La herida que causó en 2011 el terremoto y tsunami en el noreste de Japón todavía no ha cicatrizado. Tal vez nunca lo haga del todo. Un año antes, en 2010, el paisajista Itaru Sasaki no conseguía superar la muerte prematura de su primo, con quien mantenía una estrecha relación. Quería poder continuar con su día a día pero no estaba dispuesto a dejar de hablar con él. Para que la pérdida fuera más leve, decidió usar sus dotes y restauró una vieja cabina telefónica que instaló en el centro de su jardín, en Ōtsuchi. El teléfono no tenía línea, conectaba con el viento, pero a Sasaki le permitía desahogarse siempre que lo necesitaba. Se encerraba allí durante un rato y decía en voz alta todo aquello que hubiera querido decir a su familiar sin ser molestado.

Cuando Japón se cubrió de duelo unos meses después, pensó que su invento podría ayudar a más gente y ofreció la cabina, que se salvó de la tragedia debido a su ubicación elevada encima de una colina, a todo aquel que lo necesitara. Parte de su pueblo, Ōtsuchi, no corrió la misma suerte y quedó devastado por el terremoto y el maremoto. Ante la sorpresa de Sasaki, llegaron hasta allí centenares de personas que querían despedirse de quienes no habían podido salvarse.


Se calcula que en los tres años posteriores al desastre se acercaron unos 10.000 visitantes. Y todavía hoy, aunque de forma más espaciada, lo siguen haciendo. Y no exclusivamente para hablar de lo acontecido en 2011. De hecho, hasta allí viaja incluso gente de diferentes países para dar un último adiós a sus seres queridos y lo hacen con más frecuencia desde que empezó la emergencia sanitaria por la covid. “Así como un desastre, la pandemia vino de repente y cuando una muerte es repentina, el duelo que vive una familia también es mucho más grande”, explicó el paisajista, de 76 años, en una entrevista a Reuters .

La cabina se ha convertido en un lugar de peregrinaje, que no en un lugar turístico, tal y como especifica a La Vanguardia Laura Imai.
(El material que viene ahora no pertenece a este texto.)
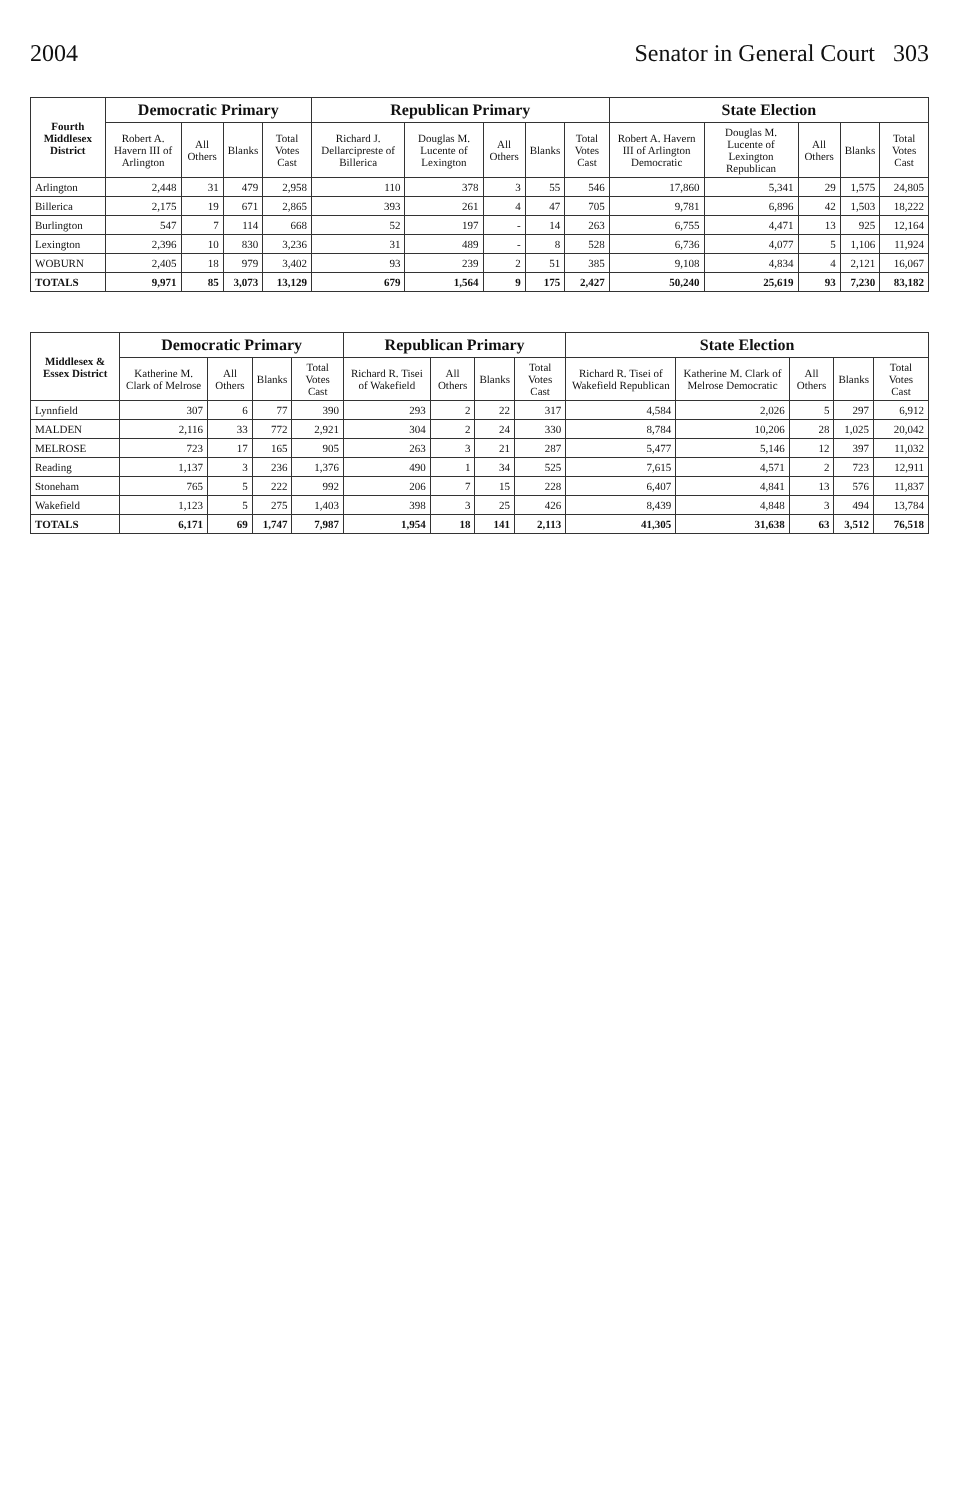2004 Senator in General Court 303
| Fourth Middlesex District | Democratic Primary | | | | Republican Primary | | | | | State Election | | | | |
| --- | --- | --- | --- | --- | --- | --- | --- | --- | --- | --- | --- | --- | --- | --- |
| | Robert A. Havern III of Arlington | All Others | Blanks | Total Votes Cast | Richard J. Dellarcipreste of Billerica | Douglas M. Lucente of Lexington | All Others | Blanks | Total Votes Cast | Robert A. Havern III of Arlington Democratic | Douglas M. Lucente of Lexington Republican | All Others | Blanks | Total Votes Cast |
| Arlington | 2,448 | 31 | 479 | 2,958 | 110 | 378 | 3 | 55 | 546 | 17,860 | 5,341 | 29 | 1,575 | 24,805 |
| Billerica | 2,175 | 19 | 671 | 2,865 | 393 | 261 | 4 | 47 | 705 | 9,781 | 6,896 | 42 | 1,503 | 18,222 |
| Burlington | 547 | 7 | 114 | 668 | 52 | 197 | - | 14 | 263 | 6,755 | 4,471 | 13 | 925 | 12,164 |
| Lexington | 2,396 | 10 | 830 | 3,236 | 31 | 489 | - | 8 | 528 | 6,736 | 4,077 | 5 | 1,106 | 11,924 |
| WOBURN | 2,405 | 18 | 979 | 3,402 | 93 | 239 | 2 | 51 | 385 | 9,108 | 4,834 | 4 | 2,121 | 16,067 |
| TOTALS | 9,971 | 85 | 3,073 | 13,129 | 679 | 1,564 | 9 | 175 | 2,427 | 50,240 | 25,619 | 93 | 7,230 | 83,182 |
| Middlesex & Essex District | Democratic Primary | | | | Republican Primary | | | | State Election | | | | |
| --- | --- | --- | --- | --- | --- | --- | --- | --- | --- | --- | --- | --- | --- |
| | Katherine M. Clark of Melrose | All Others | Blanks | Total Votes Cast | Richard R. Tisei of Wakefield | All Others | Blanks | Total Votes Cast | Richard R. Tisei of Wakefield Republican | Katherine M. Clark of Melrose Democratic | All Others | Blanks | Total Votes Cast |
| Lynnfield | 307 | 6 | 77 | 390 | 293 | 2 | 22 | 317 | 4,584 | 2,026 | 5 | 297 | 6,912 |
| MALDEN | 2,116 | 33 | 772 | 2,921 | 304 | 2 | 24 | 330 | 8,784 | 10,206 | 28 | 1,025 | 20,042 |
| MELROSE | 723 | 17 | 165 | 905 | 263 | 3 | 21 | 287 | 5,477 | 5,146 | 12 | 397 | 11,032 |
| Reading | 1,137 | 3 | 236 | 1,376 | 490 | 1 | 34 | 525 | 7,615 | 4,571 | 2 | 723 | 12,911 |
| Stoneham | 765 | 5 | 222 | 992 | 206 | 7 | 15 | 228 | 6,407 | 4,841 | 13 | 576 | 11,837 |
| Wakefield | 1,123 | 5 | 275 | 1,403 | 398 | 3 | 25 | 426 | 8,439 | 4,848 | 3 | 494 | 13,784 |
| TOTALS | 6,171 | 69 | 1,747 | 7,987 | 1,954 | 18 | 141 | 2,113 | 41,305 | 31,638 | 63 | 3,512 | 76,518 |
Hace años que esta italiana vive en Japón y se quedó muy sorprendida cuando conoció la existencia del que se conoce como Bell Gardia. El impacto fue tal que acabó escribiendo una novela al respecto, Las palabras que confiamos al viento , que recientemente ha llegado a las librerías españolas y que tiene como protagonista a Yui, una locutora de radio que pierde a su madre y a su hija de tres años en la gran catástrofe. En su búsqueda de paz y consuelo conocerá a Takeshi, un médico cuya hija guarda silencio desde la muerte de su madre. Ambos se apoyarán en ellos mismos para sobrellevar el dolor y en la singular cabina telefónica.
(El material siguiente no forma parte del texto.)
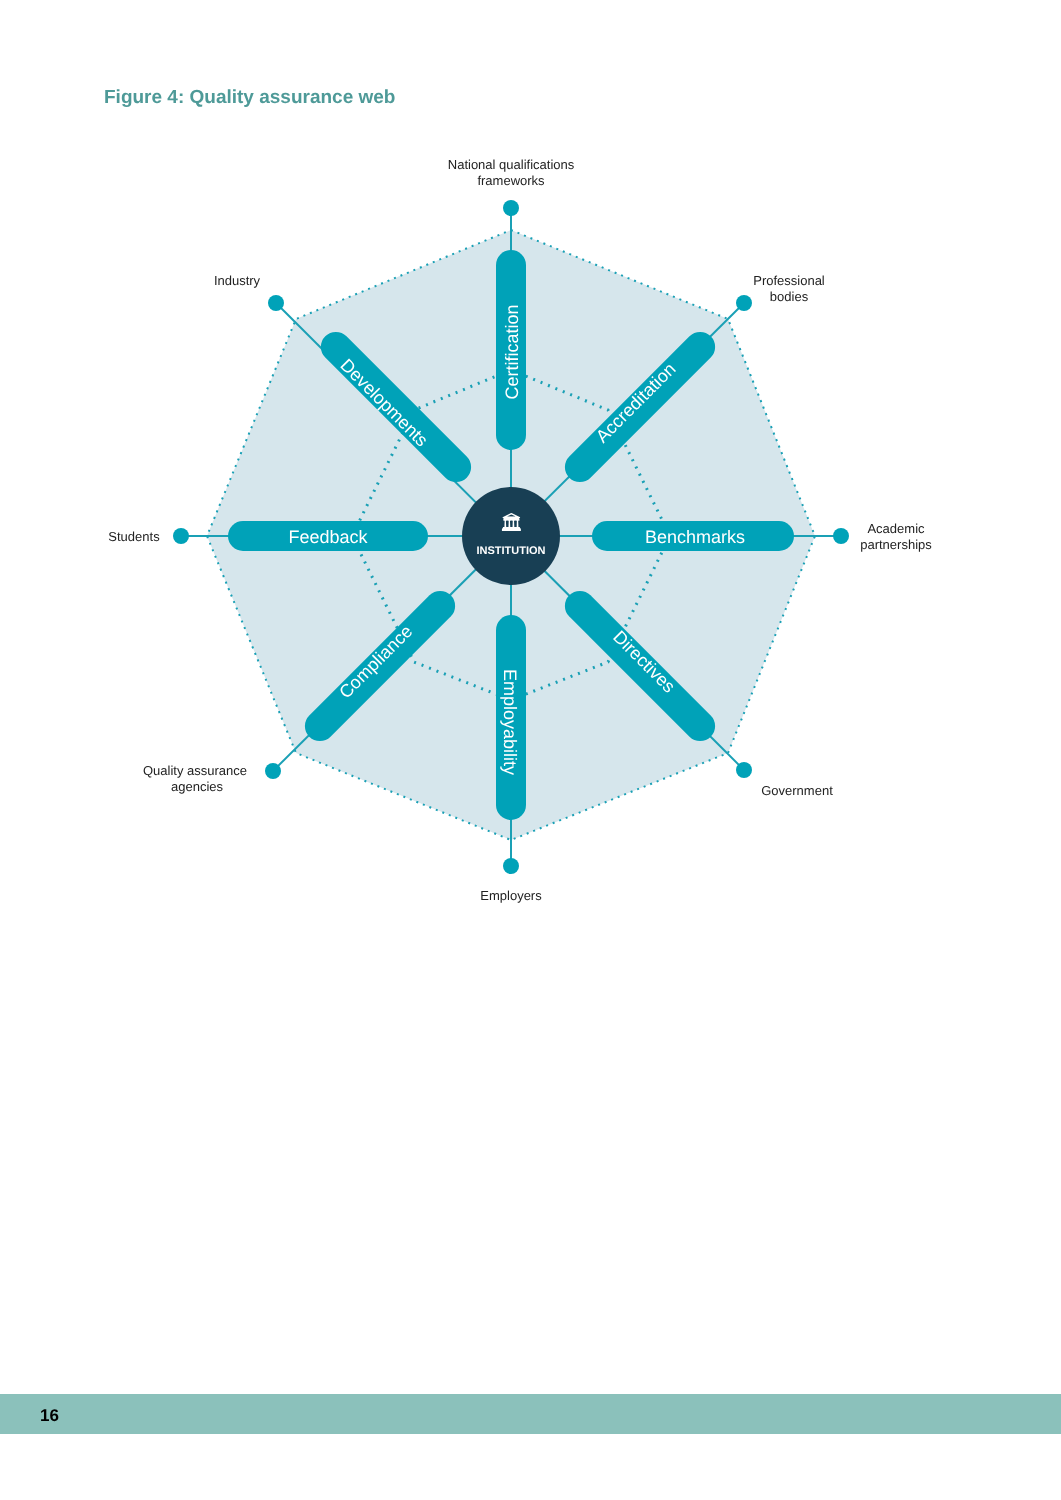Figure 4: Quality assurance web
INSTITUTION
🏛
Feedback
Benchmarks
Certification
Employability
Developments
Accreditation
Compliance
Directives
National qualifications
frameworks
Industry
Professional
bodies
Students
Academic
partnerships
Quality assurance
agencies
Government
Employers
16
Télefono del viento Laura Imai.  “Cierra los ojos suavemente y escucha atentamente el sonido a tu alrededor cuando hablas a través de tu corazón”, invita la web del Bell Gardia, que adelanta que su ubicación exacta no aparece en los mapas, precisamente para evitar masificaciones y, por tanto, pierda su objetivo principal. Quien realmente la necesite, una vez allí, cualquier lugareño indica su dirección. “Un lugar que reconforta el alma y el corazón de las personas y que hace crecer la mente hermosa de las personas”, continúa la descripción.

Para Imai fue un lugar revelador, tal y como ella misma confiesa a este medio. “Creo que puedo decir, sin riesgo de exagerar, que visitar Bell Gardia y conocer a la familia Sasaki cambió mi vida. Me cambió la forma de percibir el papel de la imaginación, de lo necesario que es educar a los niños para que vean lo que no es visible a los ojos para afrontar las grandes pruebas que nos impone la existencia. Saint-Exupery tenía razón “lo esencial es invisible a los ojos”.

¿Sería una buena idea trasladar esta iniciativa en otros lugares? Desde Gran Bretaña y Polonia han contactado con los creadores de este espacio para estudiar alguna propuesta similar.